Galeria Fortes Vilaça is pleased to present narcissus, an exhibition with new works by Valeska Soares. The mirror is an important element in the formal vocabulary of this artist, who has a declared interest in fiction and in the notion of imaginary places. The young man who falls in love with his own image, reflected in a mirror of water, has been the theme of countless works in the history of literature, in the visual arts, and also in psychoanalysis. The myth of Narcissus, which some of Soares's earlier works have touched upon, is here treated in a more direct manner, with intelligence and formal innovation.

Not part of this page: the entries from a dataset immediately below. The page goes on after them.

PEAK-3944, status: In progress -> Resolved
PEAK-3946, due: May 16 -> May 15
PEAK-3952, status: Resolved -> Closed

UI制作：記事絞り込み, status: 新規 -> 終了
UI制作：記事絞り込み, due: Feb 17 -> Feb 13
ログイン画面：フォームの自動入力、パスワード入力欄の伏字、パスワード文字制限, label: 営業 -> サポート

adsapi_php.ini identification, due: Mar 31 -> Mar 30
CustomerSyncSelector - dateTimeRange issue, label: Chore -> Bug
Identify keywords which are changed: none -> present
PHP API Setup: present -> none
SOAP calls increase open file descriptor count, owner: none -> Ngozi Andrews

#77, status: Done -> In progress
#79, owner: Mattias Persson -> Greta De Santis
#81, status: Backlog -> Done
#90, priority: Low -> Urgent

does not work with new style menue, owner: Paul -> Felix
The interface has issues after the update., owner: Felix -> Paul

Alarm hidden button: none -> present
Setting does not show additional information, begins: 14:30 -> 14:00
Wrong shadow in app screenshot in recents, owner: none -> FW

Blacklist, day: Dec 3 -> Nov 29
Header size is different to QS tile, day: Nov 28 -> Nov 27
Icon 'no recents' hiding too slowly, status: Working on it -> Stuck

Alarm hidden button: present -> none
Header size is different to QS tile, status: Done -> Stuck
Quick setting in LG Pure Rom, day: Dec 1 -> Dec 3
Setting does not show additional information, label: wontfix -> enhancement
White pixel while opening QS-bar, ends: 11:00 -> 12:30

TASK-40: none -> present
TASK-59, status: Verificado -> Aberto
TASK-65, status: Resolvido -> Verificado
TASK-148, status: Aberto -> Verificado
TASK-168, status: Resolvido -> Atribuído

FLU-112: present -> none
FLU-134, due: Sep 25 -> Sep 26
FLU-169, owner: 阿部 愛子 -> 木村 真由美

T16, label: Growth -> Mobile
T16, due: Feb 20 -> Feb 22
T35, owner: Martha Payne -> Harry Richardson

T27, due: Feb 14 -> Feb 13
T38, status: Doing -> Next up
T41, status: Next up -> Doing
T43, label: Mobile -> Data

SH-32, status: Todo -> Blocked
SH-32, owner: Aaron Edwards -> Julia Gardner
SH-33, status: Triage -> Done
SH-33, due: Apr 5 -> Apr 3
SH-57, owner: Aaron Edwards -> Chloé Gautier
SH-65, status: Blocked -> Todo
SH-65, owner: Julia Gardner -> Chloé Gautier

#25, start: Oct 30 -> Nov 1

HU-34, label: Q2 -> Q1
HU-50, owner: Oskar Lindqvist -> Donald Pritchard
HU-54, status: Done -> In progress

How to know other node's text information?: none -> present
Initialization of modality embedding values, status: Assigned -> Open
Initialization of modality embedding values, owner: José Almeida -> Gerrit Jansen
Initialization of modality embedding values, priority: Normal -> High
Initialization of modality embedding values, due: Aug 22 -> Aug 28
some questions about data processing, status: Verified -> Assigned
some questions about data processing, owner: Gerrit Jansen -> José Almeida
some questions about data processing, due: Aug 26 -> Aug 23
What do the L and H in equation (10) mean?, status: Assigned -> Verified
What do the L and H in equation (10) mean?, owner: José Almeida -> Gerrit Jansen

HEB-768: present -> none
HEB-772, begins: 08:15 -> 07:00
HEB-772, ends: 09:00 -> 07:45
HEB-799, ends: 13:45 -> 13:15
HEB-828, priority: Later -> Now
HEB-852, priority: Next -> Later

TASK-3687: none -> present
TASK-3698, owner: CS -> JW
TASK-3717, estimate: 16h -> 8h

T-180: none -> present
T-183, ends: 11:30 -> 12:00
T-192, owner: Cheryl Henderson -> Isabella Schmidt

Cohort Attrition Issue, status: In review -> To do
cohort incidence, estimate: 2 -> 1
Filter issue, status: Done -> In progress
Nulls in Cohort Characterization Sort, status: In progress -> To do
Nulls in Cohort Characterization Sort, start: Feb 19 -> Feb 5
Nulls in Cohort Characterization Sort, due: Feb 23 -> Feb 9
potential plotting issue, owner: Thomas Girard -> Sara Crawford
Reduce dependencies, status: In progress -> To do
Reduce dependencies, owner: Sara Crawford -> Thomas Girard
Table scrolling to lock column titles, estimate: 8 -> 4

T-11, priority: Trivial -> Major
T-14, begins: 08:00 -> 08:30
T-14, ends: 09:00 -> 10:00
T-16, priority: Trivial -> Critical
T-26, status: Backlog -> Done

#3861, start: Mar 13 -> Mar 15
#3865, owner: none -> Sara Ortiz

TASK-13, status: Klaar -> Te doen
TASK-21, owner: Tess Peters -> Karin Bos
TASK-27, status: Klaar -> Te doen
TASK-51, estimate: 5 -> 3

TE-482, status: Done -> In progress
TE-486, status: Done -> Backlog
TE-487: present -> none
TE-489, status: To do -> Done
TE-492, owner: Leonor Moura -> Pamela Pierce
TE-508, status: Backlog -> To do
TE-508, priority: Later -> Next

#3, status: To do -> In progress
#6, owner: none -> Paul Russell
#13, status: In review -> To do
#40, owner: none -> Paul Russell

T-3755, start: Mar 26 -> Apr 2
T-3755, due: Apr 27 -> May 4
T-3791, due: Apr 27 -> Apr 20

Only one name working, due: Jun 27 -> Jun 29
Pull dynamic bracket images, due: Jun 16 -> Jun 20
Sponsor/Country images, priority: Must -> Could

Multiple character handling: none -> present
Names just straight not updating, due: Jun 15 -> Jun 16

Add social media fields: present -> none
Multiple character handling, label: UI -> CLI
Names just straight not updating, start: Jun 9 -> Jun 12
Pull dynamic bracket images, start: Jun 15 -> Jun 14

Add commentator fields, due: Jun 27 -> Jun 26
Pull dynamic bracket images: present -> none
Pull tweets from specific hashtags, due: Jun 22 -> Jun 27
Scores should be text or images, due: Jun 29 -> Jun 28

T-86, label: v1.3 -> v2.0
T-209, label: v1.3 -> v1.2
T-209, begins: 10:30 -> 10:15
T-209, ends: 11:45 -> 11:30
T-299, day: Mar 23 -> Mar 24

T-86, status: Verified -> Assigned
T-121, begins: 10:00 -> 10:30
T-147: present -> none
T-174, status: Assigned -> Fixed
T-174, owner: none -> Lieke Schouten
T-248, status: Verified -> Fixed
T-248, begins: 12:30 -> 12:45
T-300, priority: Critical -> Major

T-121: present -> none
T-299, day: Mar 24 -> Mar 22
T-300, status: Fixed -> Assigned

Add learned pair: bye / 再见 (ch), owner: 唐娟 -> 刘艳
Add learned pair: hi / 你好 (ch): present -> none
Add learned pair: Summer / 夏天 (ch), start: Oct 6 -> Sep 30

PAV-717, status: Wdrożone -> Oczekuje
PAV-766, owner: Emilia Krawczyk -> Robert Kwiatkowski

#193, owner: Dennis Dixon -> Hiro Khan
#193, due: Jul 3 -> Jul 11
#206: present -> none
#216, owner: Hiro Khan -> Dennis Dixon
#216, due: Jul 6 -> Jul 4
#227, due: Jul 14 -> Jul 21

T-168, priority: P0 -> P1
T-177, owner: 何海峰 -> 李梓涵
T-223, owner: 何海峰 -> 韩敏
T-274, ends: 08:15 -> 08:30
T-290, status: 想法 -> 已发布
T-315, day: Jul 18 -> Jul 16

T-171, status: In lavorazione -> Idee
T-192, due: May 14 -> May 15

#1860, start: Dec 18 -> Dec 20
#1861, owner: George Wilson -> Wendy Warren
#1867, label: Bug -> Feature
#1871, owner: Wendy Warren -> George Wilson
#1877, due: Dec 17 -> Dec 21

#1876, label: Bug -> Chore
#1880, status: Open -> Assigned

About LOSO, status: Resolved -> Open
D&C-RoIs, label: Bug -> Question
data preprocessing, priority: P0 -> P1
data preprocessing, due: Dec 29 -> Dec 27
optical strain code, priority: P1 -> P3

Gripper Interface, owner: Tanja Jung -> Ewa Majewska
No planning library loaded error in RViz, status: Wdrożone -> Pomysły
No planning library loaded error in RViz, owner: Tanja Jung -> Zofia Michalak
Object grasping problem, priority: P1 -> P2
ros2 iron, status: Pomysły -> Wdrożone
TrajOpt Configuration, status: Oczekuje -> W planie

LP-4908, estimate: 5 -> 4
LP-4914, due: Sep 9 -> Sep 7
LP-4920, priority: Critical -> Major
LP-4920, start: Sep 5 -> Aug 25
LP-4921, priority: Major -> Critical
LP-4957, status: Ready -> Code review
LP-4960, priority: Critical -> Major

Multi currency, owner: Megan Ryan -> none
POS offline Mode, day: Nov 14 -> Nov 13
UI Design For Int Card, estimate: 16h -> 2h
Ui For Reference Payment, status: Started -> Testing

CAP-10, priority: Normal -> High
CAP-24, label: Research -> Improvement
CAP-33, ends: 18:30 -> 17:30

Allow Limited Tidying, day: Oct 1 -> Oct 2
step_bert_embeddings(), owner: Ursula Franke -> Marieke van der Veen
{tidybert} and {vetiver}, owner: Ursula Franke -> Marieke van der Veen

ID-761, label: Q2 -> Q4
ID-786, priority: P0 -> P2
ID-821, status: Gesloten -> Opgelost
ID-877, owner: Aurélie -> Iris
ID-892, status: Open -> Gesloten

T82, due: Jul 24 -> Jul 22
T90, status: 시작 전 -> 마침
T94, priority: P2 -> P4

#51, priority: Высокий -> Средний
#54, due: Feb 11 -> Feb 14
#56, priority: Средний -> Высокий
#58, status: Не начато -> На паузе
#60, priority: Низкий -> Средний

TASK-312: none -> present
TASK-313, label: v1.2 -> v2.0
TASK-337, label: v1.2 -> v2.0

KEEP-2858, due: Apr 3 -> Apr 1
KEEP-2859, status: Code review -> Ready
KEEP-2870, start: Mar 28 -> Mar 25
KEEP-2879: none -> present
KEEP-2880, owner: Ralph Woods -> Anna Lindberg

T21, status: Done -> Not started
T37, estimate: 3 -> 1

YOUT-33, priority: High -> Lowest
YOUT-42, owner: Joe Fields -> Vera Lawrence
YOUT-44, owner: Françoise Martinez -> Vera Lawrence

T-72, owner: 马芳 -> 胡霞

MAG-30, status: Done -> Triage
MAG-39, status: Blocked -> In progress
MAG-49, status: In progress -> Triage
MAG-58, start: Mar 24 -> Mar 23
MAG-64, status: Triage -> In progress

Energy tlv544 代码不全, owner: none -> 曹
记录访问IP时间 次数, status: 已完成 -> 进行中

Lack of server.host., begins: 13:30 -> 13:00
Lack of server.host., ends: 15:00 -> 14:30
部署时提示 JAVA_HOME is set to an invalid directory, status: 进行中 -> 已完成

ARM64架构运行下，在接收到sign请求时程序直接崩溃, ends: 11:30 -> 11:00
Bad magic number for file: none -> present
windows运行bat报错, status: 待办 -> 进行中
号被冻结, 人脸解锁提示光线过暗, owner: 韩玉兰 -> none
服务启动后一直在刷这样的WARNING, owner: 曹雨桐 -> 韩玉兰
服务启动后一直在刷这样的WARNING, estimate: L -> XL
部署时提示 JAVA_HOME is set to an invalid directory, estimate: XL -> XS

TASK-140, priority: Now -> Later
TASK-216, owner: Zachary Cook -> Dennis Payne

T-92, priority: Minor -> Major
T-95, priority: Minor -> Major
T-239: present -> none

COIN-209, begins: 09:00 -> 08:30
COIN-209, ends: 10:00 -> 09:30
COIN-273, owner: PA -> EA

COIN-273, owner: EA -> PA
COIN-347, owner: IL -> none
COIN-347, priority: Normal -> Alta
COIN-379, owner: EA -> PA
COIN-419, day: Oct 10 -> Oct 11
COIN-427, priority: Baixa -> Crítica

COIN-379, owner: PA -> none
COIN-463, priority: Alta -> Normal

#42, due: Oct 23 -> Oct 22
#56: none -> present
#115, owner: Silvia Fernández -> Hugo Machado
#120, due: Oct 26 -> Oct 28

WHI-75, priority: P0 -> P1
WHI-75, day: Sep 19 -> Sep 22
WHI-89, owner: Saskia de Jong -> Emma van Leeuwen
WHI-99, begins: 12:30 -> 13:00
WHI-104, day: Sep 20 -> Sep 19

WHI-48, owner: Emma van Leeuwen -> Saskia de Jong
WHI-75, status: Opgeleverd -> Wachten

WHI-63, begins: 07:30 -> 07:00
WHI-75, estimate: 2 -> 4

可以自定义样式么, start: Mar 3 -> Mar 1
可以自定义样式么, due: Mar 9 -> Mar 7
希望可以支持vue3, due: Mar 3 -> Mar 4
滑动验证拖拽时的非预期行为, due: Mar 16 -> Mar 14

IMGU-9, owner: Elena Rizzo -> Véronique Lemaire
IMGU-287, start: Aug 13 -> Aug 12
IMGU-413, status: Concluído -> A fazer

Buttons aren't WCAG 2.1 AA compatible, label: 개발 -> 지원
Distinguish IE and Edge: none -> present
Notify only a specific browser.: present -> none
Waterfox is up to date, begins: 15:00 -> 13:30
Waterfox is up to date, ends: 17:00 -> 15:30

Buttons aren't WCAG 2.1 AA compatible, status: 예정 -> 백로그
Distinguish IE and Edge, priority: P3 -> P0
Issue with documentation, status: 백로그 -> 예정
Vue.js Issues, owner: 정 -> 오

The three sculptures seem to be mannequins, or dolls dressed in skirts. They appear in different positions, above a "lake," a mirror installed in the gallery's floor. These works are the three-dimensional development of a series of drawings on paper and porcelain that the artist has been making for several years. They are small sketches, in which the human figure appears only in outline. The drawings as well as the sculptures have an immediate character and a pathetic aspect, in between humor and melancholy. The sculptures are made from small moulds that go through a 3D scanner. Their form is then applied, in a much larger dimension, onto foam blocks. This inversion of scales means that the sculpture, of almost human size, keeps the hand's impression, apparent in the original mould. It is as if these dolls were halfway to becoming people.
narcissus is also related to the installation Pure Theater, presented in 2003 in the Rufino Tamayo Museum in Mexico City, where Soares created an immense lake of mirrors, placed so that visitors were invited to "walk on water." An opportunity to "participate in a true banquet of narcissism," in the words of Cuahtemoc Medina, the Mexican critic and curator.
This year Valeska Soares participated in the 51st Venice Biennial. Her work recently entered the collection of the Tate Modern, in London.